EXERCISE MATERIALS
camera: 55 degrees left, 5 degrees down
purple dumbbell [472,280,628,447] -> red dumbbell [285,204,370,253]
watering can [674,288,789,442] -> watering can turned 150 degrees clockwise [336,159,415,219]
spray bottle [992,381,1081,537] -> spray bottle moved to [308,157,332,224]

* * *

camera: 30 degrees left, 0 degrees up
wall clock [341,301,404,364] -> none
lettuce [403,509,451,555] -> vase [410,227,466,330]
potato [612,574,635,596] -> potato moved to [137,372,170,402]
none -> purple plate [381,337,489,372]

WORK TO BE COMPLETED
The response consists of the lines above that contain "purple".

RESPONSE TO THIS TASK
purple dumbbell [472,280,628,447] -> red dumbbell [285,204,370,253]
none -> purple plate [381,337,489,372]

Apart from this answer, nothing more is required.